By Kavita Bajeli-Datt,IANS,
New Delhi : The Academy Award for “Smile Pinki” has brought into sharp focus the plight of children with cleft palates in India who live forever with emotional scars. But doctors here are hoping that Oscar glory for the film will change much of that.
There are one million Indian kids who suffer from cleft lip and palate and most of them undergo constant humiliation for it – just like Pinki Sonkar, the eight-year-old protagonist of the documentary who has had a simple but effective corrective surgery and even flashed her best smiles at the Oscars ceremony in the US Monday.
“The NGOs working in this field would get a lot of encouragement and their movement would get recognition. It is a momentous occasion for all those working with the NGO Smile Train vigorously for so many years,” Vinay Aggarwal, honorary secretary general of the Indian Medical Association (IMA), told IANS.
He was referring to Smile Train, a US-based international charity which conducts free surgeries for children and which was behind Pinki’s surgery.
The 39-minute “Smile Pinki”, which centres on her, bagged the best short documentary Oscar and shows how she was a social outcaste before surgery transformed her. Experts are hoping that the Oscar will also create awareness about the procedure in the interior parts of the country.
“The award would send a message in each and every village where children are suffering so that they get treatment in time. I personally feel it is wonderful, especially for the healthcare sector,” he added, pointing out that such children should be treated before they start to speak.
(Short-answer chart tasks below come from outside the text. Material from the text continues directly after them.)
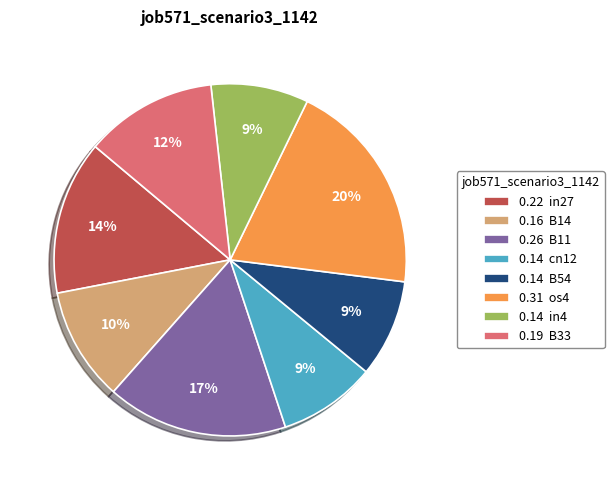

To the nearest percent, what is the average slice percentage?

12%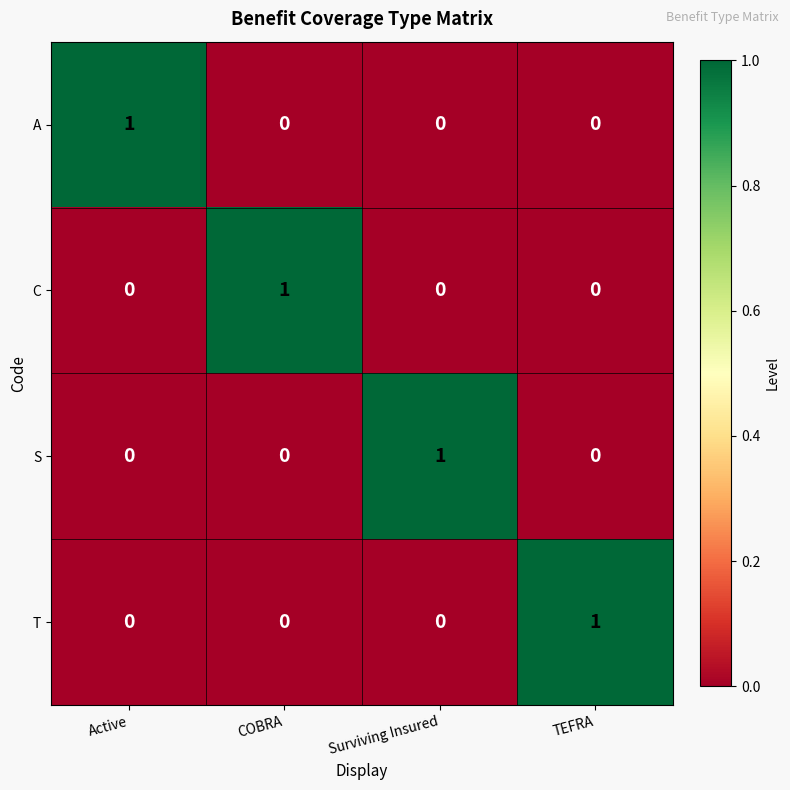

Reading left to right, list all the values displayed in this chart.

A: Active=1	COBRA=0	Surviving Insured=0	TEFRA=0
C: Active=0	COBRA=1	Surviving Insured=0	TEFRA=0
S: Active=0	COBRA=0	Surviving Insured=1	TEFRA=0
T: Active=0	COBRA=0	Surviving Insured=0	TEFRA=1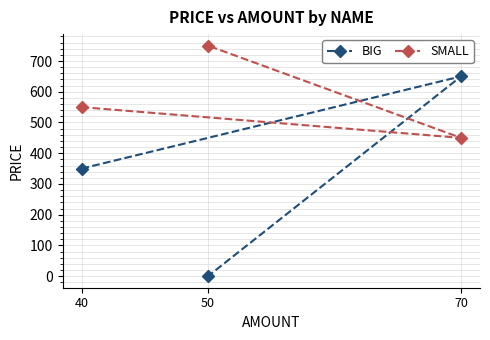

Reading left to right, transcribe all the data shown in this chart.

BIG: 40=350	50=0	70=650
SMALL: 40=550	50=750	70=450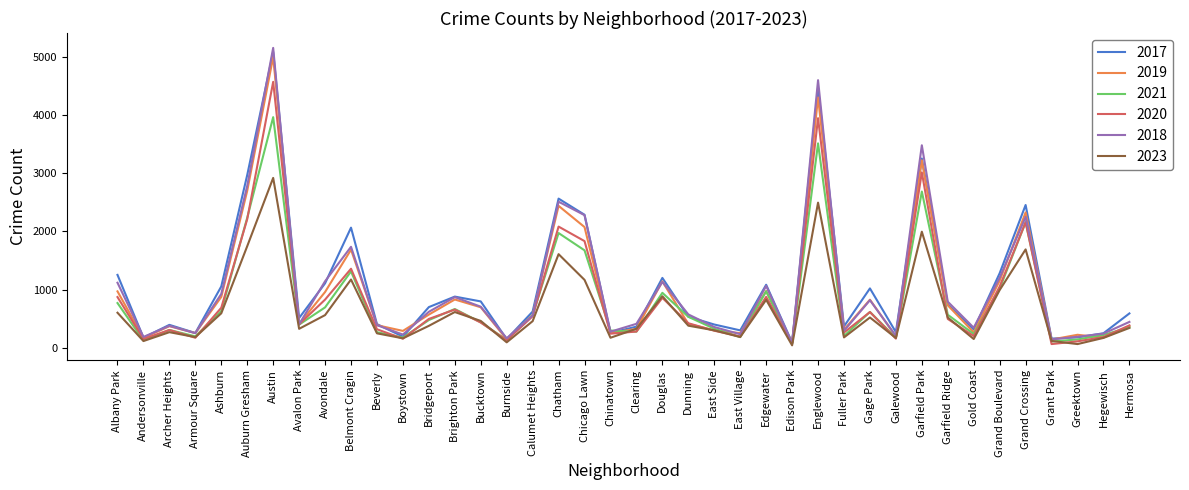

What is the difference between the 2019 values at Greektown and Armour Square?

29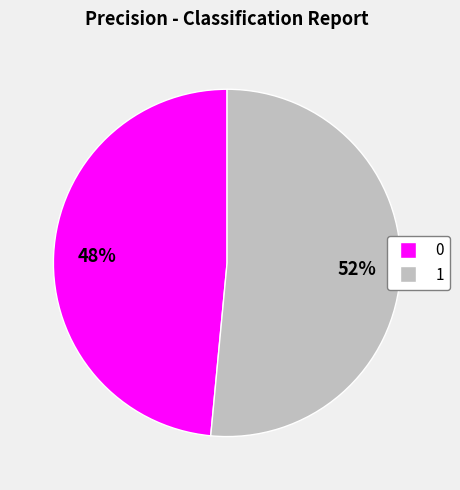

How many segments does this pie chart have?

2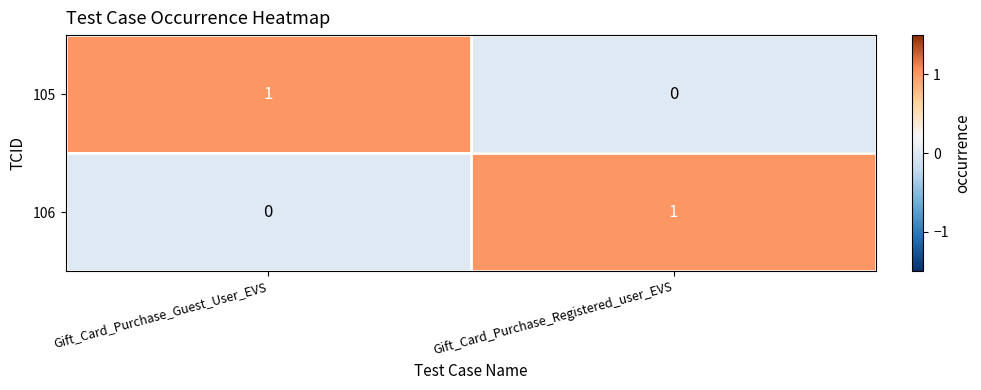

True or false: 106 has a value of 1 at Gift_Card_Purchase_Registered_user_EVS.

True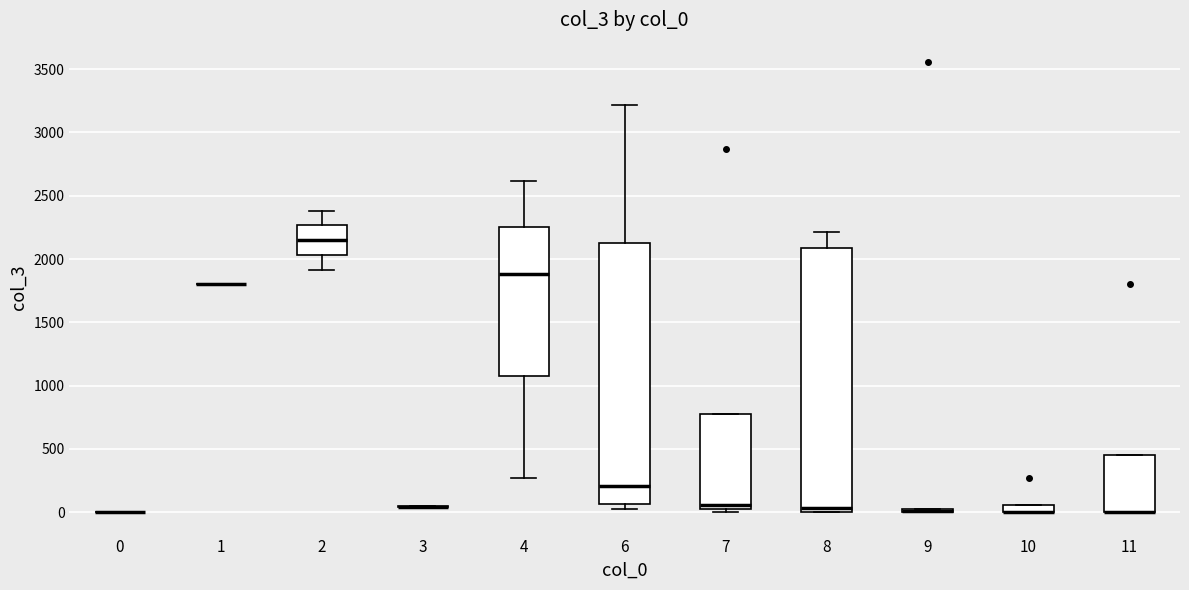

Where does the upper whisker of the box at x = 8 end on the y-axis? The values are not printed on the chart, so give them approximately, as read against the axis.

2200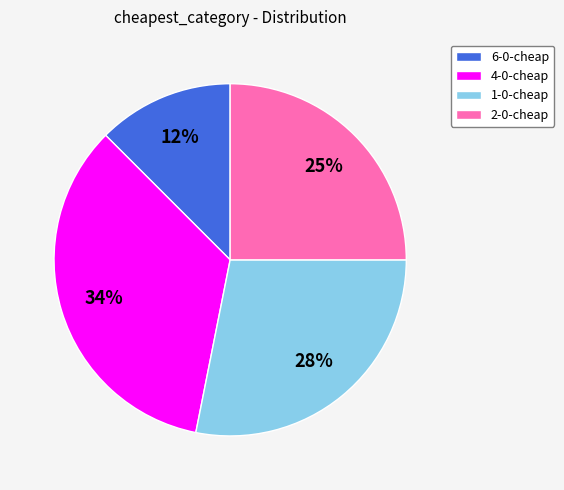

What is the largest slice in the pie chart?

4-0-cheap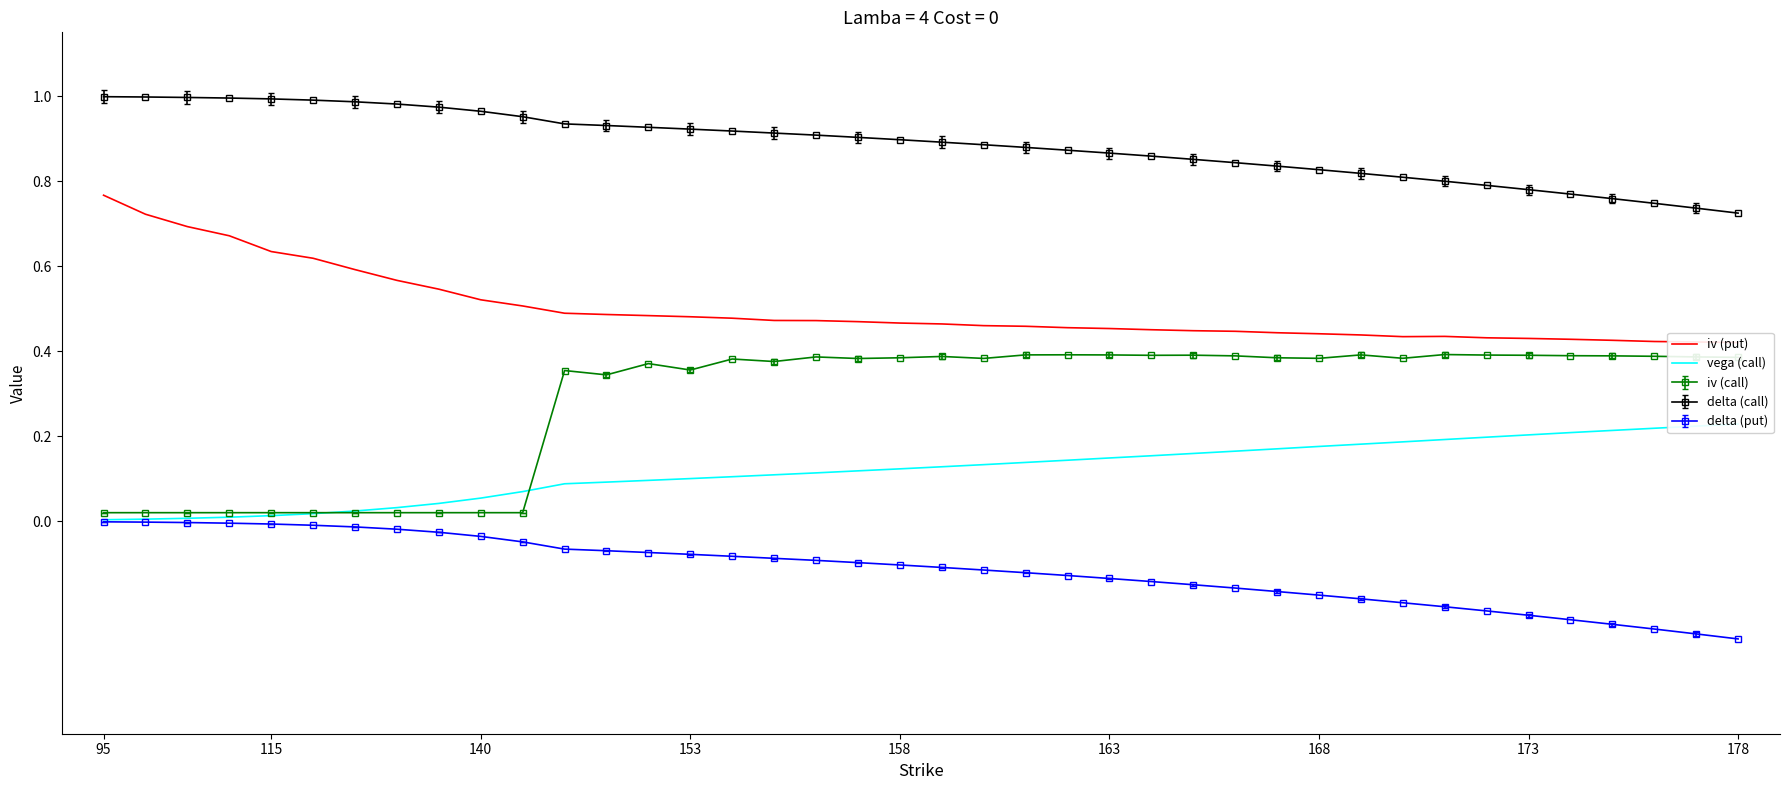

True or false: iv (call) has a value of 0.5 at 163.

False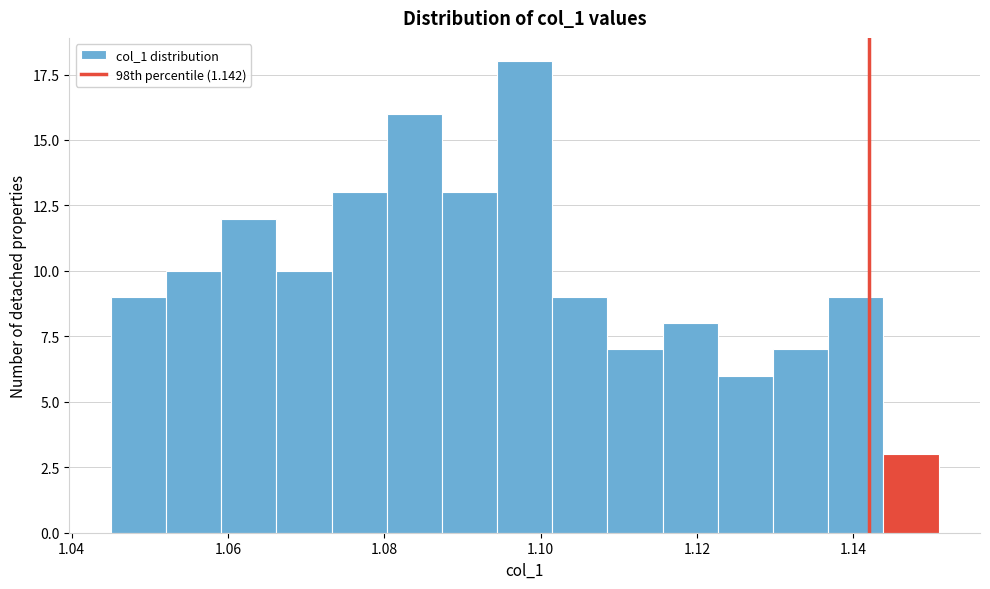

Around what value on the x-axis is the tallest bar? Give the approximate position of its centre, as read against the axis.

1.098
About 35,000 children in India are born with a cleft lip every year and less than 50 percent of them go for treatment, said Aggarwal.
Many children don’t get the treatment because of lack of awareness and economic difficulties, he said.
Satish Kalra, regional director, South Asia, Smile Train, agreed that the award would help their movement.
“It will help us. The problem of the cleft lip has now reached the drawing rooms of people and this would mean mass awareness. People would now know that it is a simple defect that can be cured. It also means that the parents of such children can be assured that their child could also smile like Pinki,” Kalra told IANS.
“If it is not treated in time, a child lives a life full of emotional scars. In India, there is a backlog of one million children who need to get the treatment,” Kalra said.
Working for the past 10 years internationally, Smile Train’s Indian chapter was opened in 2000 and has 166 centres where 250 surgeons work.
Among these surgeons is Subodh Kumar Singh, who performed the corrective surgery on Pinki.
Varanasi-based Singh, who accompanied Pinki and her father Rajender Sonkar from Rampur Dabai village in Uttar Pradesh’s Mirzapur district for the Oscars, told IANS that the “award is not just for Pinki but for the thousands of Pinkis who are waiting to emerge out of a life of anonymity”.
The documentary was made by American filmmaker Megan Mylan for the NGO Smile Train.
There are 4.7 million cleft-lipped children in the developing world who need this surgery.
All India Institute of Medical Sciences (AIIMS) paediatric surgeon V. Bhatnagar said the problem needs only a small surgery: “It is not a rare problem that cannot be treated.”
Jacob M. Puliyel, head of the paediatrics department at St. Stephens Hospital, was not so confident that the documentary would have an everlasting impact in India.
“I really don’t know whether the focus will shift towards cleft palate surgery or not as very little of the surgery was shown in the documentary.”
But Kalra was hopeful. “Even if one child’s life changes like Pinky, it would mean a lot.”